Optimized CUDA kernels can accelerate GGUF quantized model inference by approximately 10%. This functionality requires a compatible GPU with torch.cuda.get_device_capability greater than 7 and the kernels library:

shell
pip install -U kernels

Once installed, set DIFFUSERS_GGUF_CUDA_KERNELS=true to use optimized kernels when available. Note that CUDA kernels may introduce minor numerical differences compared to the original GGUF implementation, potentially causing subtle visual variations in generated images. To disable CUDA kernel usage, set the environment variable DIFFUSERS_GGUF_CUDA_KERNELS=false.

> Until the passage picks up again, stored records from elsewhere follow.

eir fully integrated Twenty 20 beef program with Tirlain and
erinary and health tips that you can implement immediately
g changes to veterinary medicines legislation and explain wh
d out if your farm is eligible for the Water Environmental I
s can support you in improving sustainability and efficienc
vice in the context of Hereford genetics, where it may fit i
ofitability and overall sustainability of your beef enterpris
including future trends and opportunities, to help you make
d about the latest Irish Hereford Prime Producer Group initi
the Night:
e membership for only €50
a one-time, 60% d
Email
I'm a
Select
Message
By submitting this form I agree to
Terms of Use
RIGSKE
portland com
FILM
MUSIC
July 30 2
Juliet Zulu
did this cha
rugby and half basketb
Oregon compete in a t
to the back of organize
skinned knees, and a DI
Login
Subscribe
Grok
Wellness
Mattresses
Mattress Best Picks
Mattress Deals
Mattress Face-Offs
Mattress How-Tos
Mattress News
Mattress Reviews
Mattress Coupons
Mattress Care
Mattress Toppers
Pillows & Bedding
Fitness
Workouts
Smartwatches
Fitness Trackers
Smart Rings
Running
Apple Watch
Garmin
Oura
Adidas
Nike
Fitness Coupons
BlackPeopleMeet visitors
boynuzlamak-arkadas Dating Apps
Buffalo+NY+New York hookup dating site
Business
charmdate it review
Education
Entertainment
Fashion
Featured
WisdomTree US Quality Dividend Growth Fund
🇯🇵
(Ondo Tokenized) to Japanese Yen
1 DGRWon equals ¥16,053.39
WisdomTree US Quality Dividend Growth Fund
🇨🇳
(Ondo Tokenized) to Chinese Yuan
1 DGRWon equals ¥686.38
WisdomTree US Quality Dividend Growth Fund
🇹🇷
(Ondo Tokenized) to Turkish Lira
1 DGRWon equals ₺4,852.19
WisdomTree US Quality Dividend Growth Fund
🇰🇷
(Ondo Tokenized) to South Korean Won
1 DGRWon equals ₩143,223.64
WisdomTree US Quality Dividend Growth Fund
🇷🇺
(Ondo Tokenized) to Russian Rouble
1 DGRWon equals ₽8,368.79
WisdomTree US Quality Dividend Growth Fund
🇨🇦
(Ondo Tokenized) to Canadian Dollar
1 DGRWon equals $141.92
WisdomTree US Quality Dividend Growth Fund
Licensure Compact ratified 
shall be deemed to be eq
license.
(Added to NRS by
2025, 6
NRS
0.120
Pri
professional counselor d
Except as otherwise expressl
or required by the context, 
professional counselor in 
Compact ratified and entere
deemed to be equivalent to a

Supported Quantization Types

  • BF16
  • Q4_0
  • Q4_1
  • Q5_0
  • Q5_1
  • Q8_0
  • Q2_K
  • Q3_K
  • Q4_K
  • Q5_K
  • Q6_K

Convert to GGUF

Use the Space below to convert a Diffusers checkpoint into the GGUF format for inference. run conversion:

<iframe src="https://diffusers-internal-dev-diffusers-to-gguf.hf.space" frameborder="0" width="850" height="450" ></iframe>
py
import torch

from diffusers import FluxPipeline, FluxTransformer2DModel, GGUFQuantizationConfig

ckpt_path = (
    "https://huggingface.co/sayakpaul/different-lora-from-civitai/blob/main/flux_dev_diffusers-q4_0.gguf"
)
transformer = FluxTransformer2DModel.from_single_file(
    ckpt_path,
    quantization_config=GGUFQuantizationConfig(compute_dtype=torch.bfloat16),
    config="black-forest-labs/FLUX.1-dev",
    subfolder="transformer",
    torch_dtype=torch.bfloat16,
)
pipe = FluxPipeline.from_pretrained(
    "black-forest-labs/FLUX.1-dev",
    transformer=transformer,
    torch_dtype=torch.bfloat16,
)
pipe.enable_model_cpu_offload()
prompt = "A cat holding a sign that says hello world"
image = pipe(prompt, generator=torch.manual_seed(0)).images[0]
image.save("flux-gguf.png")

When using Diffusers format GGUF checkpoints, it's a must to provide the model config path. If the model config resides in a subfolder, that needs to be specified, too.